>> begin

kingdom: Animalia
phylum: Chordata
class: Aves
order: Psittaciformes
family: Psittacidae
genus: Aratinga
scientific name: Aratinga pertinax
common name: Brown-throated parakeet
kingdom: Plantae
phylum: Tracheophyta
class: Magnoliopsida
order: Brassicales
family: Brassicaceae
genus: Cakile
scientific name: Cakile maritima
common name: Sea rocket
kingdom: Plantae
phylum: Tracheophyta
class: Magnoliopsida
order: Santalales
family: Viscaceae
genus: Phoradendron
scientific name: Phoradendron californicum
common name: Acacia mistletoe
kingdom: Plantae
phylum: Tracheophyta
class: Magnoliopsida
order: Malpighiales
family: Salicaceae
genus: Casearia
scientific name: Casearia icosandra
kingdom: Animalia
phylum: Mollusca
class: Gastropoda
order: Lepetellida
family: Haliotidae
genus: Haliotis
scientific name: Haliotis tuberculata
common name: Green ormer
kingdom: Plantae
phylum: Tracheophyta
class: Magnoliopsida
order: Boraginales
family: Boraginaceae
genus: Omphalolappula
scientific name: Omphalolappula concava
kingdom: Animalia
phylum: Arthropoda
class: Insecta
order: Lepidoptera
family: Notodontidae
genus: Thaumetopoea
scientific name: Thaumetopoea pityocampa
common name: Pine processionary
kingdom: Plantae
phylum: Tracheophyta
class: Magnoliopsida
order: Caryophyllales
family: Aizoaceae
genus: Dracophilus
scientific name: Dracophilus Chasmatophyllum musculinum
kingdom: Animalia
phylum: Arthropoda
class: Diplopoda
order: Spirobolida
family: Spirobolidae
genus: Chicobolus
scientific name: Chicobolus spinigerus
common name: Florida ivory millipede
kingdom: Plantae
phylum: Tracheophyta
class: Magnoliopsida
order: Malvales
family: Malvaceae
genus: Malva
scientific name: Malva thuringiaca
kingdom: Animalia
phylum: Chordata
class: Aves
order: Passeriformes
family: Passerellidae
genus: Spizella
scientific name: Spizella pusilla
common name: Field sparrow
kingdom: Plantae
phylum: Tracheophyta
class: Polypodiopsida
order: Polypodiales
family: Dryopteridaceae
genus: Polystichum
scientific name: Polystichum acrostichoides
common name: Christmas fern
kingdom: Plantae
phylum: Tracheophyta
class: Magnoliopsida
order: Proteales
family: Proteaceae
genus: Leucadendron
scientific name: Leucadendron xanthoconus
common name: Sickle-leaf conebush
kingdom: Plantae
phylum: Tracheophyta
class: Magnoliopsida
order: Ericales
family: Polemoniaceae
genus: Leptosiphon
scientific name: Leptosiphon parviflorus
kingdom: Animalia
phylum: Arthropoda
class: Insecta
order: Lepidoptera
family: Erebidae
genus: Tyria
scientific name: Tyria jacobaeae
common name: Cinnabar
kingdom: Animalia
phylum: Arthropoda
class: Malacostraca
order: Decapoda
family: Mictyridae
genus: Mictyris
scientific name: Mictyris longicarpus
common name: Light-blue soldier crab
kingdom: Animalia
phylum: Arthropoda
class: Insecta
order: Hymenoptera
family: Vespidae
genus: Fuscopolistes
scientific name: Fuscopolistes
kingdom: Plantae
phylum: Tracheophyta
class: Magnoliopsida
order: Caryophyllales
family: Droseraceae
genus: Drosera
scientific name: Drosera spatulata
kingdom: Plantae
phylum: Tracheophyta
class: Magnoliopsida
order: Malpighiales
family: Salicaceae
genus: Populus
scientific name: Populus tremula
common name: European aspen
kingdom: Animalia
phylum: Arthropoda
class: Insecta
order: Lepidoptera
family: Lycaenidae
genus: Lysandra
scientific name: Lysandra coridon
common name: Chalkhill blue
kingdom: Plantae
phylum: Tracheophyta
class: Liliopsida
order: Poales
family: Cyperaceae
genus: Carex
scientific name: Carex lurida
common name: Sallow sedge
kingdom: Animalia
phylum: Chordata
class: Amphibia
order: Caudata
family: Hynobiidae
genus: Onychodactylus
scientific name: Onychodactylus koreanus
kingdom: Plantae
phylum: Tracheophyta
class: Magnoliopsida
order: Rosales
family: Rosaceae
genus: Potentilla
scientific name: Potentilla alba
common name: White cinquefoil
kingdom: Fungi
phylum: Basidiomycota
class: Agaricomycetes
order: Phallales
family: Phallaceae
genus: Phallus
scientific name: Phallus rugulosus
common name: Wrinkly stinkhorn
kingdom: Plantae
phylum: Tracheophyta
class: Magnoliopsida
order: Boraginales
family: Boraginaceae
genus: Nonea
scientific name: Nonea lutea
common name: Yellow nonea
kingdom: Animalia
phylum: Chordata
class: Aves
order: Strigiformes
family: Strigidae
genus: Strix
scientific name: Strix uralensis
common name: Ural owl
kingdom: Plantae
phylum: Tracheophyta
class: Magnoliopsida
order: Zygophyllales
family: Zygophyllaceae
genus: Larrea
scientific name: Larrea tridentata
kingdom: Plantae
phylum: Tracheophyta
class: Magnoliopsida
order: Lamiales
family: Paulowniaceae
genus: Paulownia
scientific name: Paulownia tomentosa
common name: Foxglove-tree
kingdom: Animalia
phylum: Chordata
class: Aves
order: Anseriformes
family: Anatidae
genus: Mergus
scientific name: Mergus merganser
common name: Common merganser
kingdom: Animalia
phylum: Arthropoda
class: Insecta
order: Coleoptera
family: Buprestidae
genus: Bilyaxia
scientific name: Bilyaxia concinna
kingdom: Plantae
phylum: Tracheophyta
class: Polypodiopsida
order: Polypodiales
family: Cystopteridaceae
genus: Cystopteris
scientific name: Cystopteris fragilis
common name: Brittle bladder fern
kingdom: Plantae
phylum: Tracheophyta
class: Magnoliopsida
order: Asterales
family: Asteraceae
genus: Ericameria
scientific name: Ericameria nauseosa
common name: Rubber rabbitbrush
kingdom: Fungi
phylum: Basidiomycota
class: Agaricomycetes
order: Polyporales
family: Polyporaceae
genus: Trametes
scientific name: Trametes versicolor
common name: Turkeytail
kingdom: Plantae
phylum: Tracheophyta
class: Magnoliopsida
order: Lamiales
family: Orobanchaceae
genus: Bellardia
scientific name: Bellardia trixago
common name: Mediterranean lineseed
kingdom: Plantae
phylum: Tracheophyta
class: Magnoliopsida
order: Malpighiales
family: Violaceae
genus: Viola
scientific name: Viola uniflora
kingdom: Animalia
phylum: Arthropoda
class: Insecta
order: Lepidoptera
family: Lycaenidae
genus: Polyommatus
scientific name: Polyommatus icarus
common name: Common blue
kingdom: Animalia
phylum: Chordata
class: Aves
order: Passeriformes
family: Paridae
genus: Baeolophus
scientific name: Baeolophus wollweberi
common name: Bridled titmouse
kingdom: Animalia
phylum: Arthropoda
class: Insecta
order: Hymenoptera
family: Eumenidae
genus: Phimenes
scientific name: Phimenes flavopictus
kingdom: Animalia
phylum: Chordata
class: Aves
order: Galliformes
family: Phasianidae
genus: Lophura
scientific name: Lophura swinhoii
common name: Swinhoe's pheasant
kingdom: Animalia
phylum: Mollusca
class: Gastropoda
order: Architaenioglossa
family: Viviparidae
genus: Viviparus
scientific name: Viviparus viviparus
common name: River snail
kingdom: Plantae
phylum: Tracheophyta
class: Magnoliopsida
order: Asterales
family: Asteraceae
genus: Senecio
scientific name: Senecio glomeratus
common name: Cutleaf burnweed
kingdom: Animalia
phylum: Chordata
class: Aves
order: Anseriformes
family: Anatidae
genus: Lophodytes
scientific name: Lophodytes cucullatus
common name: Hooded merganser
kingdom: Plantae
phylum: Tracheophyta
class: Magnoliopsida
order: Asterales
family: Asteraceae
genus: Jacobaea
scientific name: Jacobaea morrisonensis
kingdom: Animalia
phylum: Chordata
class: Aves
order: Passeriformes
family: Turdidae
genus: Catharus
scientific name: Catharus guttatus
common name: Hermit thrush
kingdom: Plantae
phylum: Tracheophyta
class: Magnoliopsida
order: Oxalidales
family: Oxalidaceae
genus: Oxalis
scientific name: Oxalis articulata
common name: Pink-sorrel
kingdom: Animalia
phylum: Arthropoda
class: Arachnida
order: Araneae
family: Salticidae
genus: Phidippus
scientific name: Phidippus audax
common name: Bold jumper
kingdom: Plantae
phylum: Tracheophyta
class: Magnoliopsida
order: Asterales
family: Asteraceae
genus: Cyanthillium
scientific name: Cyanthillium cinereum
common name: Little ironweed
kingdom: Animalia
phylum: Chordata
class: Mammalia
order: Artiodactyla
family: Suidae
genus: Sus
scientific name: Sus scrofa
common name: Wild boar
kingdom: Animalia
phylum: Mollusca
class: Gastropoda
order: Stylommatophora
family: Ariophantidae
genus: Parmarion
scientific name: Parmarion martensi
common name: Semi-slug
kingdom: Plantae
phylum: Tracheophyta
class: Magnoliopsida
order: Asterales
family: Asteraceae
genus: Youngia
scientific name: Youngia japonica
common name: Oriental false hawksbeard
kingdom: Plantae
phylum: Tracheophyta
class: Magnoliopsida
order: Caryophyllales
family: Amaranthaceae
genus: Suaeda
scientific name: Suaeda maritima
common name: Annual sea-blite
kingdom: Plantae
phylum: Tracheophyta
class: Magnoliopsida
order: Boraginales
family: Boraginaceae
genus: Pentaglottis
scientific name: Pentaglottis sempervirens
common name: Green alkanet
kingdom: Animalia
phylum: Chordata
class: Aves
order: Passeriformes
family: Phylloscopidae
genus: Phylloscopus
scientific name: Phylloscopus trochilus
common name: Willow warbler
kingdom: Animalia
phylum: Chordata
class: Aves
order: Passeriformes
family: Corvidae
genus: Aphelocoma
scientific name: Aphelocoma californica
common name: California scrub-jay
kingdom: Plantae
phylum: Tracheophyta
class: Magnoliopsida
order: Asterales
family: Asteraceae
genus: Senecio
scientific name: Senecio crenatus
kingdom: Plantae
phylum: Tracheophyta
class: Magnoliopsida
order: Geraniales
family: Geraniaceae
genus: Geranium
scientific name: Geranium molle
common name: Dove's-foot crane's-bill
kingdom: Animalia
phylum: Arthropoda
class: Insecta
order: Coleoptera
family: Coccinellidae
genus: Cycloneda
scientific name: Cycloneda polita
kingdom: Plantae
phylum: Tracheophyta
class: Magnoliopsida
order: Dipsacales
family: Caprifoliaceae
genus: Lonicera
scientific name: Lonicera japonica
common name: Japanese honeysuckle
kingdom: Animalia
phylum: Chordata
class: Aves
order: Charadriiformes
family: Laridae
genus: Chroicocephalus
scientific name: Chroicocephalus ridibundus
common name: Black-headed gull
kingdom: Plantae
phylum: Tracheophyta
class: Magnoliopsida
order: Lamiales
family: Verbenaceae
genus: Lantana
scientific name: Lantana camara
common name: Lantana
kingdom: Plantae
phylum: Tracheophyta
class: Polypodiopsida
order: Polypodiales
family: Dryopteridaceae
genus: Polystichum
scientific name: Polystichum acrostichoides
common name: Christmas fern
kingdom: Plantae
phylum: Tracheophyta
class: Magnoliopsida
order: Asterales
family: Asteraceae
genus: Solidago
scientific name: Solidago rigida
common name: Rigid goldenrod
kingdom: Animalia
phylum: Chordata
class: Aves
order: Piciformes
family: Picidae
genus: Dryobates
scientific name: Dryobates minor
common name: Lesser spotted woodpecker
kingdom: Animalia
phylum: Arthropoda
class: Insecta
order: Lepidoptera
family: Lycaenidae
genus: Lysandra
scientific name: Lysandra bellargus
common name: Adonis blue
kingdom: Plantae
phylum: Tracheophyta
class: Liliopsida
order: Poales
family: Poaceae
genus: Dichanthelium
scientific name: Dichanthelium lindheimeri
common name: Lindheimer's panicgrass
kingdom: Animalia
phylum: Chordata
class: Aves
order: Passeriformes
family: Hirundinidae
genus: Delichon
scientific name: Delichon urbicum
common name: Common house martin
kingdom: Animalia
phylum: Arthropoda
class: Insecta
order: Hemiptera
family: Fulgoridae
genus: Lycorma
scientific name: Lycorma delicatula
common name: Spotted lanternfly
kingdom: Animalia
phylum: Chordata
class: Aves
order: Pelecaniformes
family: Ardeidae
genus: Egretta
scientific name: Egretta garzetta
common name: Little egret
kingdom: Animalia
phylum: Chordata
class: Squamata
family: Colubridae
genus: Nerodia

>> end

What to work on
Format the lines of the rows above as a JSON list of strings, one string per line with blank lines omitted. Start with the line containing "common name: Lindheimer's panicgrass" and continue through the final line of the rows.

Output for this task
[
  "common name: Lindheimer's panicgrass",
  "kingdom: Animalia",
  "phylum: Chordata",
  "class: Aves",
  "order: Passeriformes",
  "family: Hirundinidae",
  "genus: Delichon",
  "scientific name: Delichon urbicum",
  "common name: Common house martin",
  "kingdom: Animalia",
  "phylum: Arthropoda",
  "class: Insecta",
  "order: Hemiptera",
  "family: Fulgoridae",
  "genus: Lycorma",
  "scientific name: Lycorma delicatula",
  "common name: Spotted lanternfly",
  "kingdom: Animalia",
  "phylum: Chordata",
  "class: Aves",
  "order: Pelecaniformes",
  "family: Ardeidae",
  "genus: Egretta",
  "scientific name: Egretta garzetta",
  "common name: Little egret",
  "kingdom: Animalia",
  "phylum: Chordata",
  "class: Squamata",
  "family: Colubridae",
  "genus: Nerodia"
]